In the middle of the film there’s a somewhat improbable sequence in which Yoko comes alive while toting a camera in a marketplace (the sympathetic cameraman has told her that having a camera changes things, and we see how it affects her otherwise wary demeanor), and is then chased by police for filming in a forbidden area. There’s also the bit with the goat, kept as a pet, whose name is sounds suspiciously close to “Yoko.” Its fate could make a decent human-interest tale, if only the TV crew could figure out how to set it free.
Somehow this movie was commissioned as a way to acknowledge the anniversary of relations between Japan and Uzbekistan, although neither country comes off especially well, except for some spectacular vistas in the landlocked Asian crossroads. At times it feels like a film in search of purpose, but in that it reflects its heroine’s vague presence, which makes her all the more touching. The movie’s humor is dry but consistent, and the characters are skillfully outlined, partly through sheer presence (we get the essence of each crew member, and how different they are from each other, including the considerate translator, played by Uzbek star Adiz Rajabov). It all feels a little like one of Wim Wenders’ wandering narratives, but not like the mighty early Wenders pictures—more like Lisbon Story, a gentle mid-career doodle where place and atmosphere might agreeably substitute for urgency.

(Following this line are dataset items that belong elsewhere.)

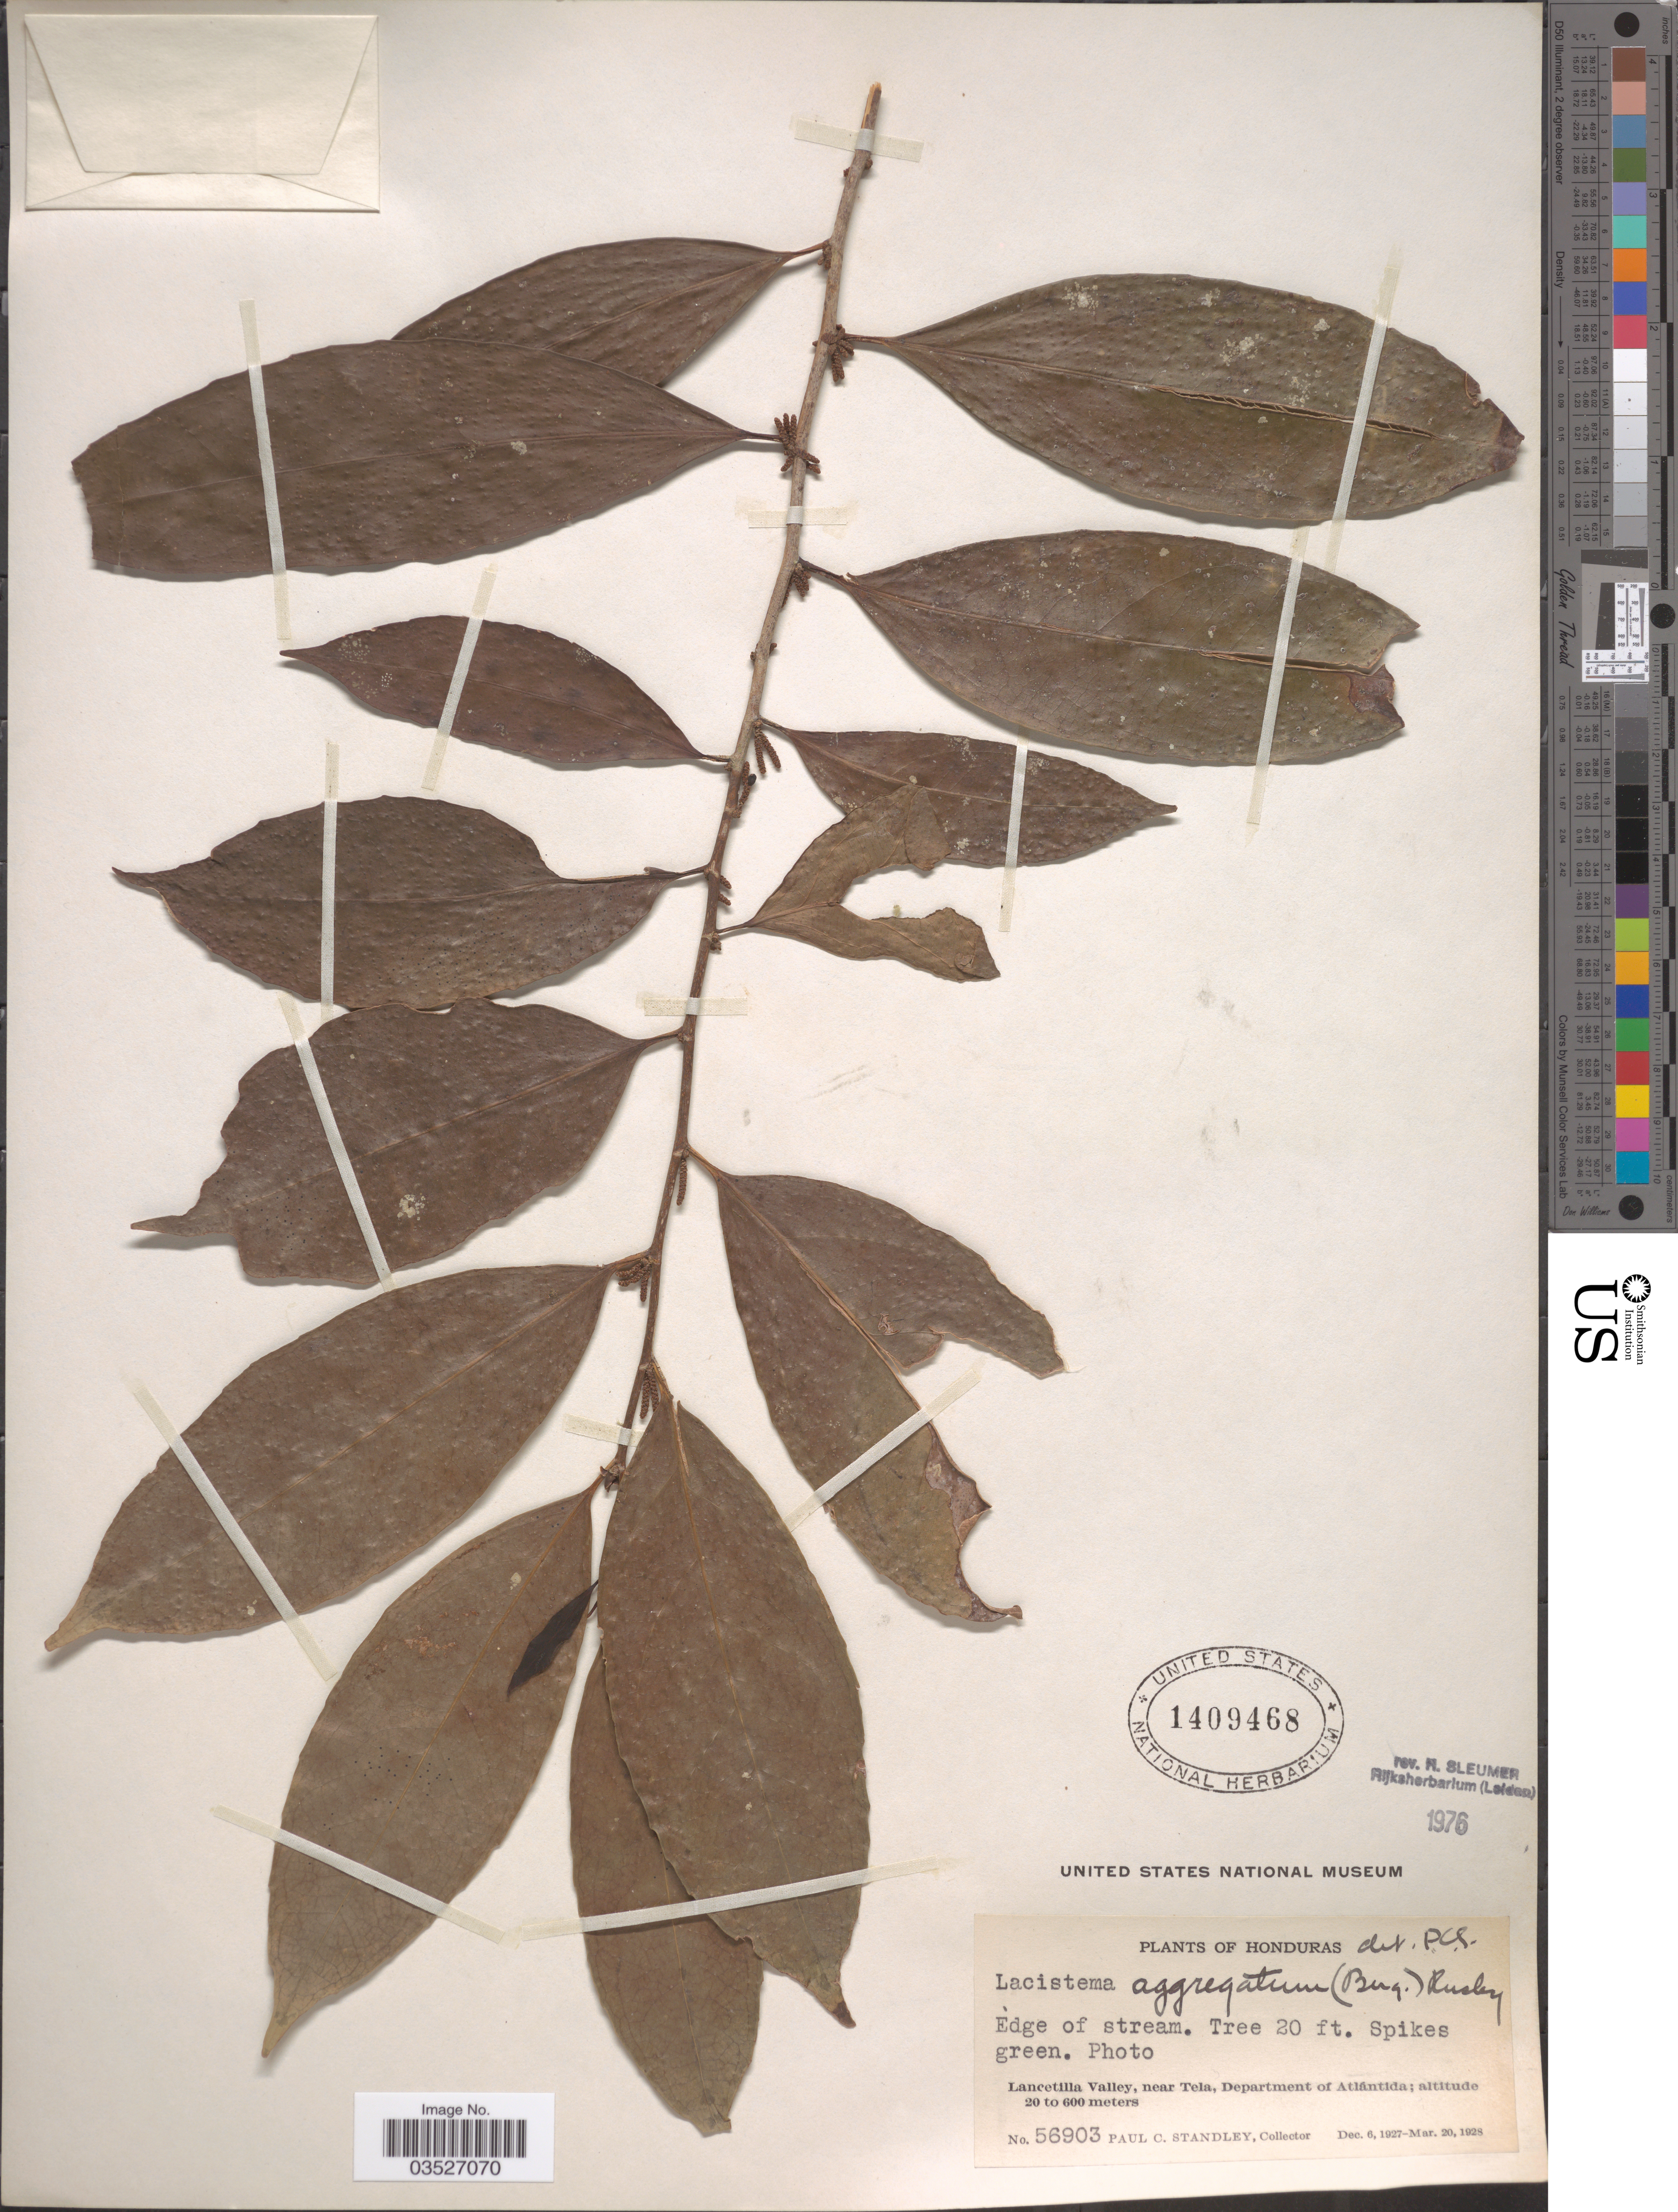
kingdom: Plantae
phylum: Tracheophyta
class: Magnoliopsida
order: Malpighiales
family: Lacistemataceae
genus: Lacistema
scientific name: Lacistema aggregatum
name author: (P.J. Bergius) Rusby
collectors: P. C. Standley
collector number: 56903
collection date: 1927-12-06/1928-03-20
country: Honduras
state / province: Atlántida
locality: Lancetilla Valley, near Tela, Department of Atlántida.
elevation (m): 20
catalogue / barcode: US 1409468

That fact that tiny Maeda communicates both blankness and sadness goes a long way toward making the movie work. And Kurosawa’s observations about the distance between projected reality and—well, real reality—are nicely animated, even if the observations themselves aren’t new. He may be past his prime phase of horror mastery (although 2016’s Creepy was a strong return to that world), but for this filmmaker, even a side project—and To the Ends of the Earth does have that vibe—can be pleasurable exercise.
Robert Horton is a member of the National Society of Film Critics.